Yvonne Weighand, Baptism in The Camp Woods, oil on canvas

John Kinross Scholar in 1996


How did the experience affect you as an individual?
As a working class graduate, I would not have had the opportunity to travel without the scholarship. I had never travelled anywhere on my own before, and it was my first time travelling by plane, so it was a fantastic opportunity and was very exciting and a bit daunting at the same time. I had the privilege to share a flat and mix with some of my fellow scholars and students from all over Europe.

The scholarship provided me with the opportunity to develop my confidence, life skills and self esteem as a practising artist beyond art school.


What was the impact on your practice?
My artwork is concerned with the industrial mining architecture and ancient landscape in which I have grown up. When I began sketching in Florence, the picturesque landscape, sculpture and architecture, one of the outcomes was that my painting became more narrative and less abstracted, I began to examine my story within the landscape, as a participant within it, rather than creating work from the perspective of an observer. In my current work I continue this development, mapping my connections to specific place, people, landscape and heritage.
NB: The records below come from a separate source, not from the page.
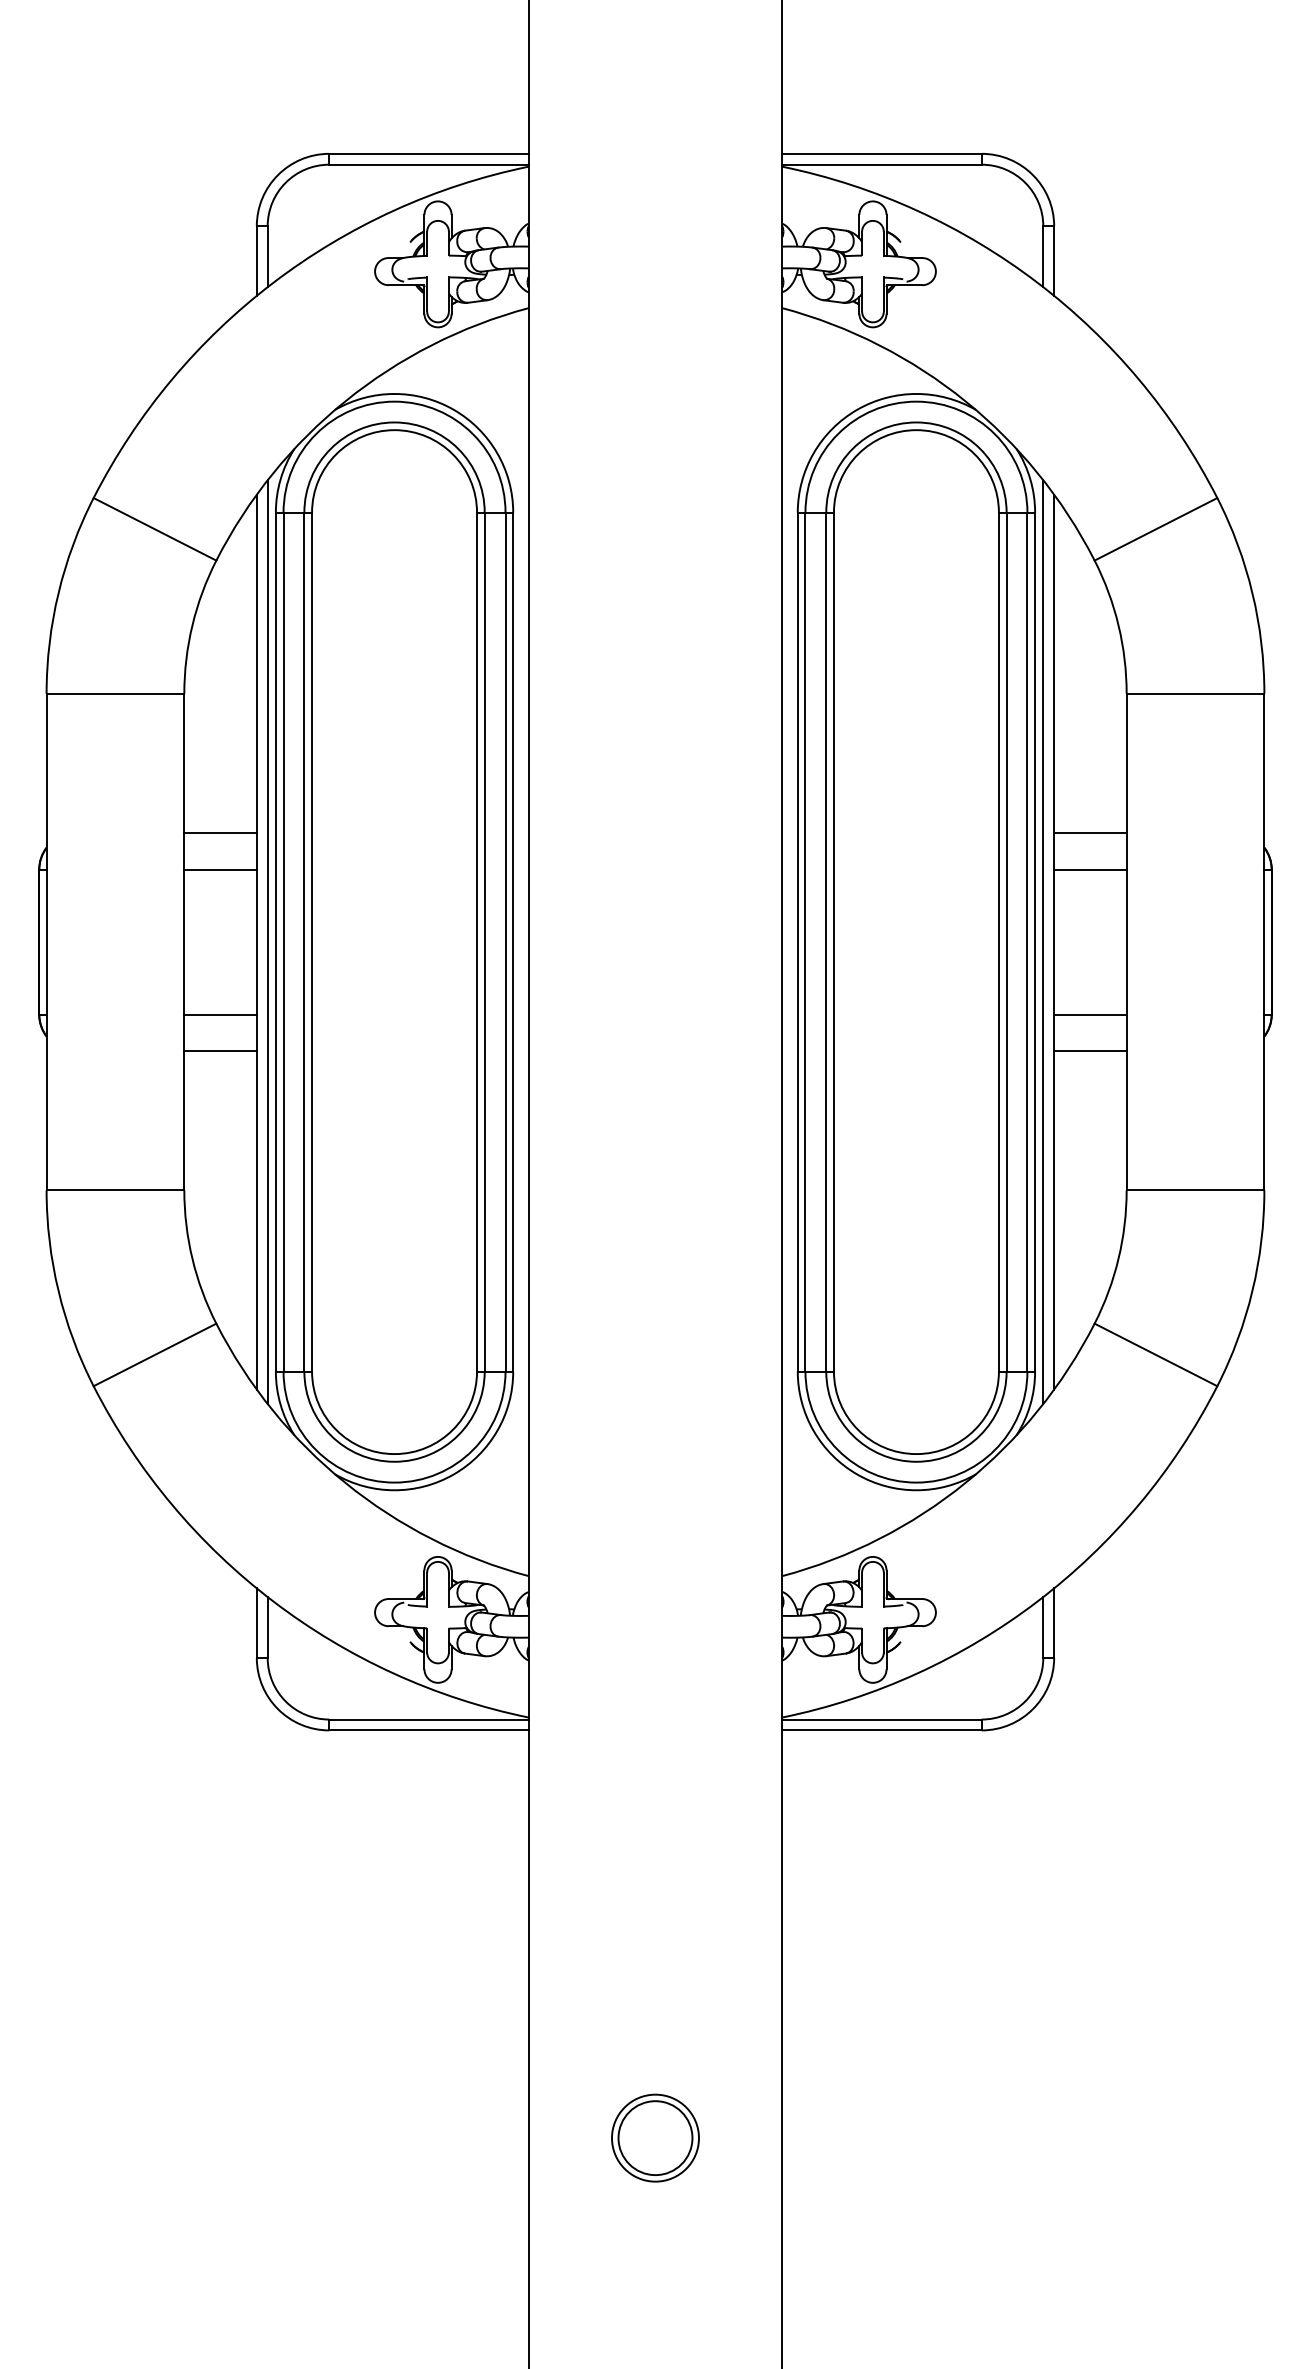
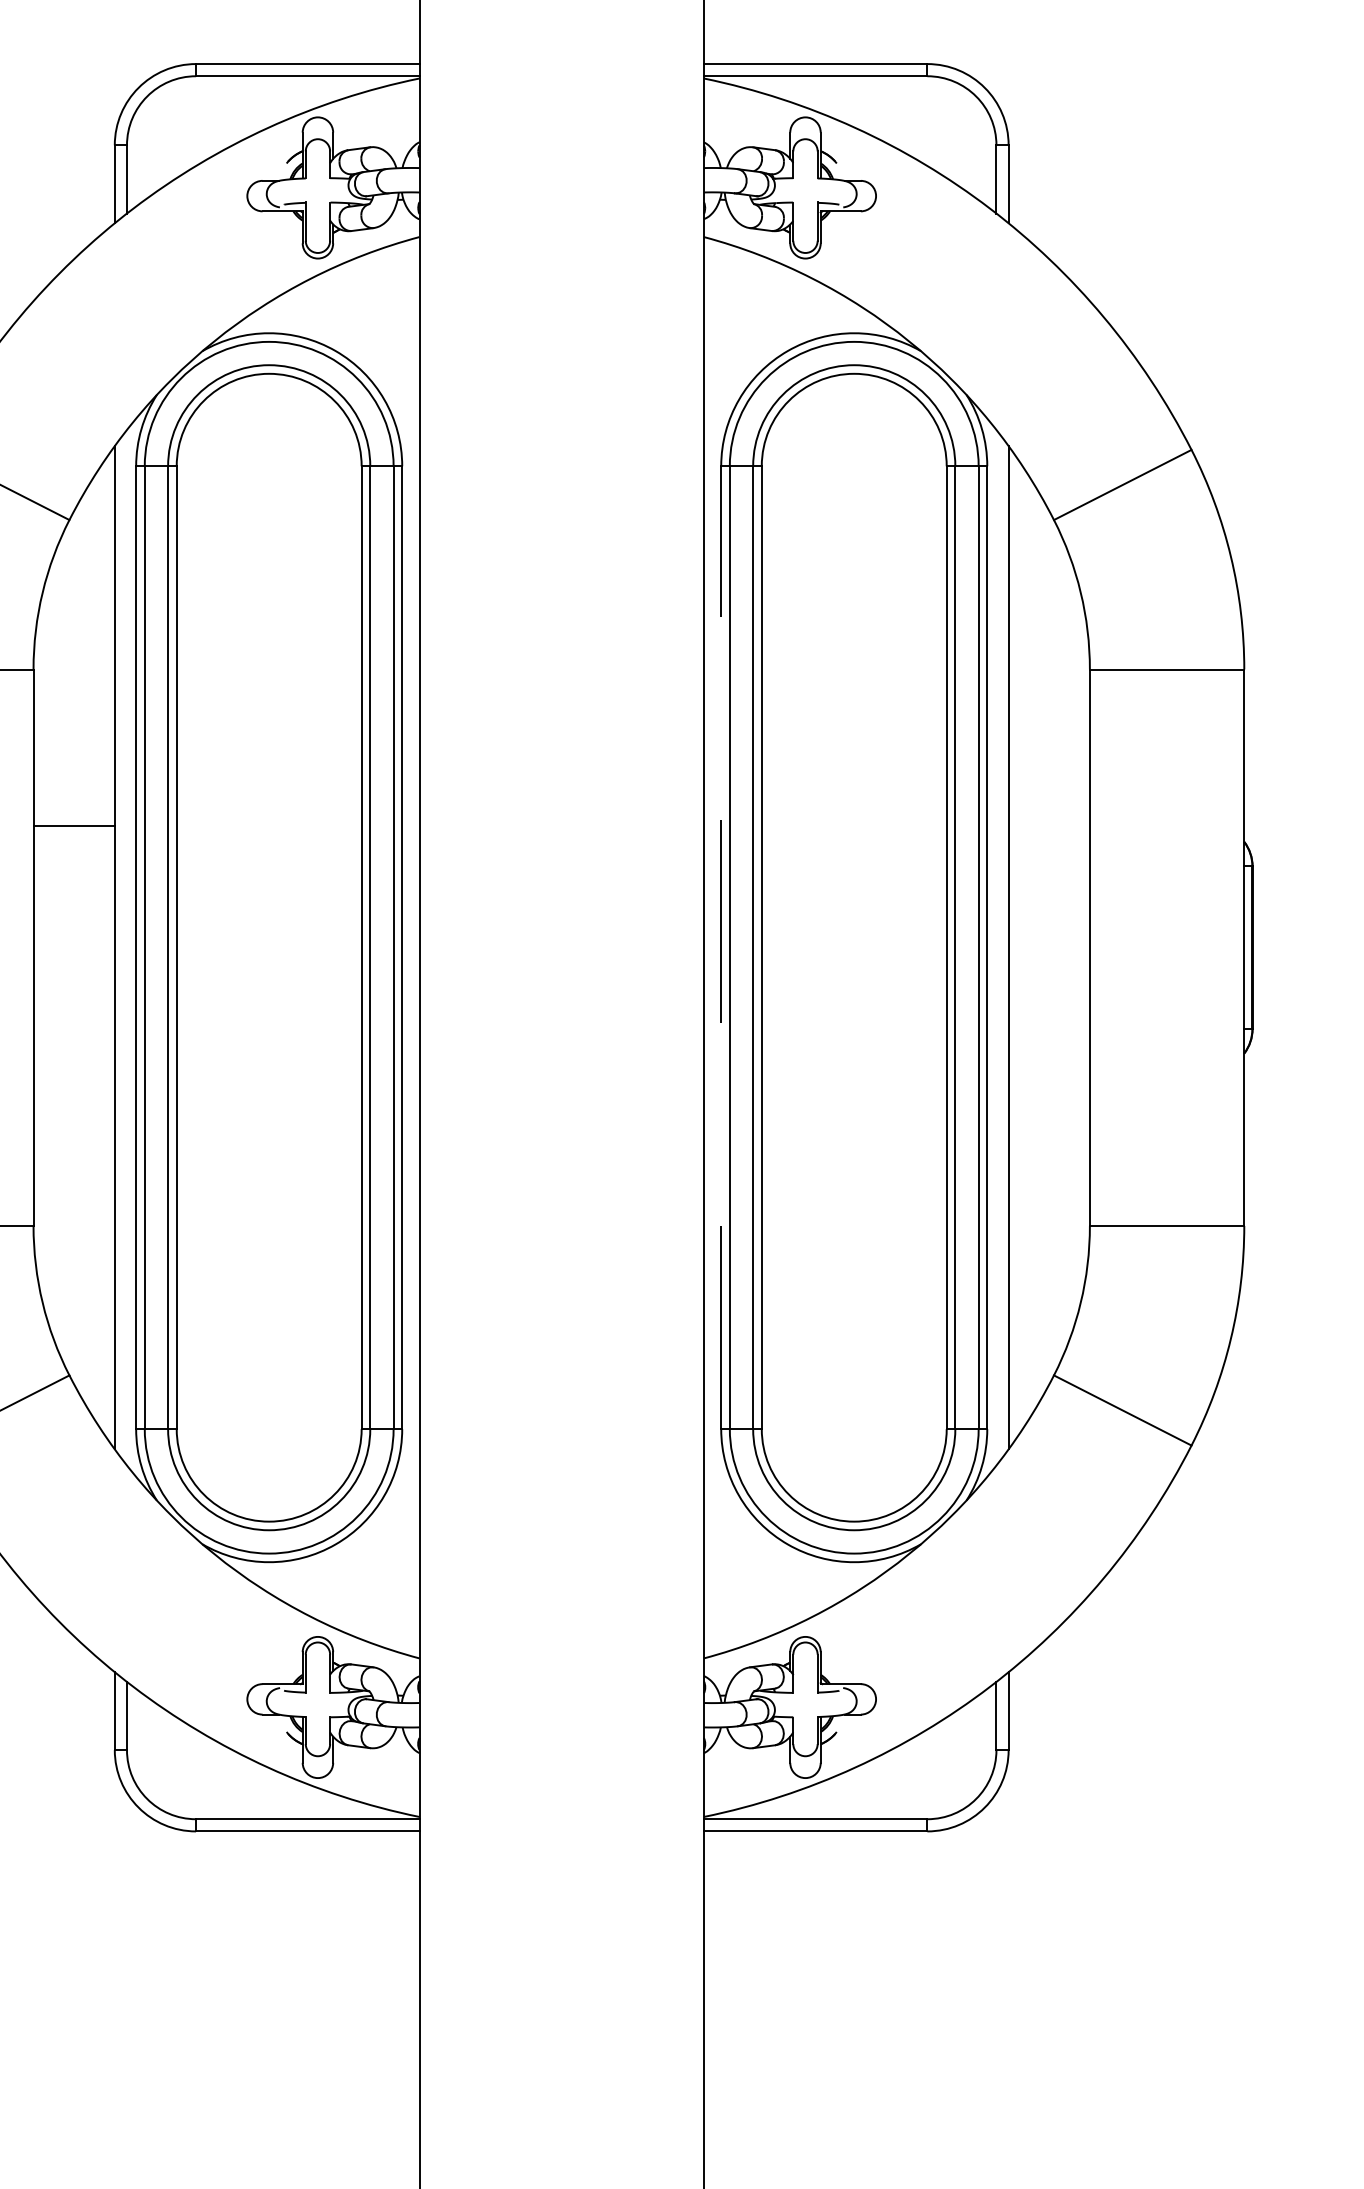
line: (1090, 833) -> (1049, 825), removed
line: (220, 869) -> (74, 866), removed
line: (1090, 869) -> (1049, 866), removed
line: (797, 941) -> (720, 947), solid -> dashed
line: (267, 942) -> (126, 948), removed
line: (1043, 942) -> (996, 948), removed
line: (220, 1014) -> (74, 1028), removed
line: (1090, 1014) -> (1049, 1028), removed
line: (220, 1050) -> (74, 1069), removed
line: (1090, 1050) -> (1049, 1069), removed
Yvonne Weighand, Untitled, pencil on paper, RSA Collection

What would you say the long term impact has been on yourself and you work?
I think that the scholarship has really helped me to define my artistic practice ever since. I brought home the desire to tell my story, figuratively and specifically with my landscape, inspired in a way that I may never have been had I not been awarded the scholarship. I also made lifelong friends.